Tuesday, July 22, 2008

CousinFest '08 Vignettes -- Chick flicks & peach margaritas

It was really lovely having an extra night for CousinFest this year. Last year, we stayed Friday and Saturday nights, and this year, we added Thursday night for a little extra fun. I've been poring over my '09 calendar trying to figure out how I can parlay those three nights into something like around thirty, because being in Doug and Susie's house is the adult equivalent of going to Disney World. And I would much rather ride around in a fancy Lexus than in one of those dumb teacups, anyway. Because, the teacups? They can take you around and around and around until you lose your Mouse-eared hat, but the Lexus can take you to a liquor store with a drive-thru window. Snaaaap!

Friday evening was the evening of chick flicks and peach margaritas, so we four girls -- Carol, Susie, Aunt Peg and I -- left Doug the Gallant with his Rhett Butler voice in the kitchen where he'd offered to do the dishes, God love his angel ways, and trooped upstairs to the theater room, where a real-live movie screen descends from the ceiling in some kind of slow-motion deus ex machina splendor and a projector at the rear of the room turned Juno's Ellen Page's head the size of Mars during close ups. The theater room has a huge, wrap-aroundy black leather sofa and a comfort station where you can get snacks and drinks, although we'd all climbed the stairs clutching bucket-sized margarita glasses.

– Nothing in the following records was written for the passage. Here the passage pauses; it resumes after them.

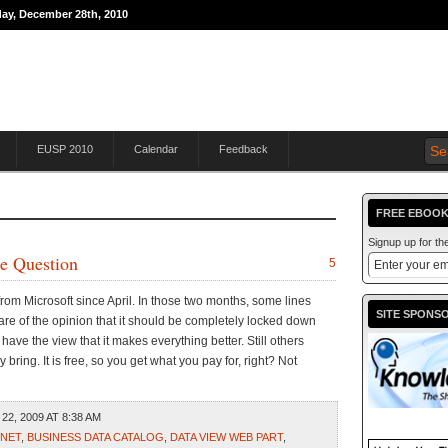
day, December 28th, 2010
THE JOURNEY TO
EUSP 2010
Calendar
Feedback
FREE EBOOK
Signup up for t
he Question
5
om Microsoft since April. In those two months, some lines
SITE SPONS
e of the opinion that it should be completely locked down
have the view that it makes everything better. Still others
 bring. It is free, so you get what you pay for, right? Not
22, 2009 AT 8:38 AM
.NET
,
BUSINESS DATA CATALOG
,
DATA VIEW WEB PART
,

Susie climbed up carrying the pitcher part of the blender, sloshing with extra peachy goodness.

The first movie we watched was Juno, which is a really good movie with a pro-life message, told from a secular worldview, which made it the other side of the Bella coin. Quirky, adorable Juno, the main character, finds herself pregnant at age sixteen and totally rejects the idea of having an abortion after finding out that her tiny, tiny unborn baby already has fingernails. The entire film is a celebration of life and families and love - I enjoyed it very much. I wish it were appropriate for Meelyn and Aisling, but there are just a few situations in the movie that were a bit beyond Meelyn's experience and definitely beyond Aisling's. Naturally, they both know that babies don't spring fully diapered from under cabbage leaves and Mee knows a good bit beyond that, but in the context of the movie, it seemed like a bit too much for right now. It will be a great story for them to enjoy and learn from a couple of years from now.

The second movie we watched was 27 Dresses, starring that girl from Grey's Anatomy who plays the idiotic Izzy and James Marsden, that absolutely adorable bit of eye candy from Enchanted (he played the played the brave, handsome-yet-dorky Prince Edward) and also the X-Men movies. Anyway, he is just too yummy in this film and all I remember about it was him and that Izzy chick who was all worked up about being a bridesmaid twenty-seven times and Edward Burns didn't like her as much as she liked him. And James. Jamesjamesjamesjames. Sounds just like the chiming of bells, doesn't it?

Then Susie made us go all troop back downstairs to watch Freaky Friday. She had TiVo'd it on the giant plasma screen above the fireplace, which made Lindsay Lohan's amped-out head look about the size of the space shuttle, only shaped differently. Freaky Friday is one of Susie's favorite films and I do agree with her that Jamie Lee Curtis is so funny in it, but I can't forgive the movie for being nothing like the book. Gone With the Wind, do you hear me?

On Saturday, we spent all the early afternoon either beside or in the pool, deeply enjoying the sight of Summer, Susie's golden retriever, climbing down the steps into the water and paddling sedately around and climbing back out again to shake and then writhe exuberantly on the cement. I know what you're thinking, and let me just say that Carol, Susie and I witnessed Summer squatting in the grass three or four different times, so no worries.

Late Saturday afternoon, we went to Mass at Holy Spirit. Susie and Aunt Peg came with us because they are Episcopalians and all high churchy, although Susie did brief Aunt Peg beforehand so that she wouldn't go up to receive communion. Holy Spirit is a very nice church, although I was slightly scandalized to come out afterward, feeling all holy and all, to see the last-dog-hung people at a wedding reception loitering in front of the parish hall, talking NASCAR, smoking and gulping beer out of plastic cups, undoubtedly obtained from the tapped keg inside at the open bar. Only in Catholic World does stuff like this happen, although I'm sure that the more top-drawer Episcopalians probably get just as hammered while tidily drinking champagne and discussing their investment strategies at tasteful, white-draped round tables. (People in all the other denominations drive to liquor stores in other counties where no one will recognize their cars outside and then go home to drink in private.)